In an earlier article, we looked at the meaning of the P value.1 This time we will look at another crucial statistical concept: that of confounding.
Confounding, as the name implies, is the recognition that crude associations may not reflect reality, but may instead be the result of outside factors. To illustrate, imagine that you want to study whether smoking increases the risk of death (in statistical terms, smoking is the exposure, and death is the outcome). You follow 5,000 people who smoke and 5,000 people who do not smoke for 10 years. At the end of the follow-up you find that about 40% of nonsmokers died, compared with only 10% of smokers. What do you conclude? At face value it would seem that smoking prevents death. However, before reaching this conclusion you might want to look at other factors. A look at the dataset shows that the average baseline age among nonsmokers was 60 years, whereas among smokers was 40 years. Could this be the cause of the results? You repeat the analysis based on strata of age (i.e., you compare smokers who were aged 60-70 years at baseline with nonsmokers who were aged 60-70 years, smokers who were aged 50-60 years with nonsmokers who were aged 50-60 years, and so on). What you find is that, for each category of age, the percentage of death among smokers was higher. Hence, you now reach the opposite conclusion, namely that smoking does increase the risk of death.
What happened? Why the different result? The answer is that, in this case, age was a confounder. What we initially thought was the effect of smoking was, in reality, at least in part, the effect of age. Overall, more deaths occurred among nonsmokers in the first analysis because they were older at baseline. When we compare people with similar age but who differ on smoking status, then the difference in mortality between them is not because of age (they have the same age) but smoking.
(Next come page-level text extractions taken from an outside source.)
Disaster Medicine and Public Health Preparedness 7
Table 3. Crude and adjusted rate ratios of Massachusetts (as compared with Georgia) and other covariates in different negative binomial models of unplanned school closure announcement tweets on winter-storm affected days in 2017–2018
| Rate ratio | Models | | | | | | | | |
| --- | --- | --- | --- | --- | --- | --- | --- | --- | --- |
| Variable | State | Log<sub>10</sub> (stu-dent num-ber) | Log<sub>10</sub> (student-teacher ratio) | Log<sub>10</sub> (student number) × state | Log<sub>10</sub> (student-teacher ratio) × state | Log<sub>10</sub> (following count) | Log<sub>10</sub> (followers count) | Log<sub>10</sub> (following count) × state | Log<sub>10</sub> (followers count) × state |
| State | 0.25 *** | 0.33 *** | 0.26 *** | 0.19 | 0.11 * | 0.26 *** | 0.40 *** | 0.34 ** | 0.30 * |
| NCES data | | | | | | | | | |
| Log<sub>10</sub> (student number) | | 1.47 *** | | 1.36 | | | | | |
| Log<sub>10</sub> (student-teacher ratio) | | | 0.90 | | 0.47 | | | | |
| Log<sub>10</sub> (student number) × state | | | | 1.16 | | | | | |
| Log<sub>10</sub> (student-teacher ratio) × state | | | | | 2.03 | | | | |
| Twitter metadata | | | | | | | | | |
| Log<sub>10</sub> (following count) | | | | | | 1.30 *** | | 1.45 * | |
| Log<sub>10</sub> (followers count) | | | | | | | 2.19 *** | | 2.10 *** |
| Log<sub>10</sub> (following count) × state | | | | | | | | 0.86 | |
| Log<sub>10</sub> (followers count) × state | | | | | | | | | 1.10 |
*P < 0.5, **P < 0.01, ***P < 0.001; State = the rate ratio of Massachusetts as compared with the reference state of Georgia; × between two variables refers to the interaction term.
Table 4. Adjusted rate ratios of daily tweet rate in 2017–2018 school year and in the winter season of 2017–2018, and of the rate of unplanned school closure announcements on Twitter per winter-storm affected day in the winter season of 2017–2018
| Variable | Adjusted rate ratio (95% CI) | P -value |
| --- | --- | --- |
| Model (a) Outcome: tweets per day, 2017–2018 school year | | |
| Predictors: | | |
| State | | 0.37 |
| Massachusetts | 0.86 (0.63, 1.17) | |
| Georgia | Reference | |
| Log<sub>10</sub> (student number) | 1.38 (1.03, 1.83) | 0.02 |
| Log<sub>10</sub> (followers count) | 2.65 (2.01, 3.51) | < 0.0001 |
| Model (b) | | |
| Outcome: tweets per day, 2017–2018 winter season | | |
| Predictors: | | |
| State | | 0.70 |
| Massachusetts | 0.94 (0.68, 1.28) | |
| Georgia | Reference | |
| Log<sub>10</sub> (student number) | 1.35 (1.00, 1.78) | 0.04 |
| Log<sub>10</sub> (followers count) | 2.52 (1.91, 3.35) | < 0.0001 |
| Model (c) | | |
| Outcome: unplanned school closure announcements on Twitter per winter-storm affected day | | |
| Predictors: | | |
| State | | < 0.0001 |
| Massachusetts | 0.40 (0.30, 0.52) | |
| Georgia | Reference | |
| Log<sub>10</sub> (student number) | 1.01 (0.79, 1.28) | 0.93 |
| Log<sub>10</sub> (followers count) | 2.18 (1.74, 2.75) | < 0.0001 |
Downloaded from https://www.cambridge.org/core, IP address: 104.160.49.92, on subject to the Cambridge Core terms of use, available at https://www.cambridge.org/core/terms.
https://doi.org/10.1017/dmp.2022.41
Thus, in the second analysis we took age into account, or, in statistical terms, we adjusted for age, whereas the first analysis was, in statistical terms, an unadjusted or crude analysis. We should always be aware of studies with only crude results, because they might be biased/misleading.2
In the example above, age is not the only factor that might influence mortality. Alcohol or drug use, cancer or heart disease, body mass index, or physical activity can also influence death, independently of smoking. How to adjust for all these factors? We cannot do stratified analyses as we did above, because the strata would be too many. The solution is to do a multivariable regression analysis. This is a statistical tool to adjust for multiple factors (or variables) at the same time. When we adjust for all these factors, we are comparing the effect of smoking in people who are the same with regard to all these factors but who differ on smoking status. In statistical terms, we study the effect of smoking, keeping everything else constant. In this way we “isolate” the effect of smoking on death by taking into account all other factors, or, in statistical terms, we study the effect of smoking independently of other factors.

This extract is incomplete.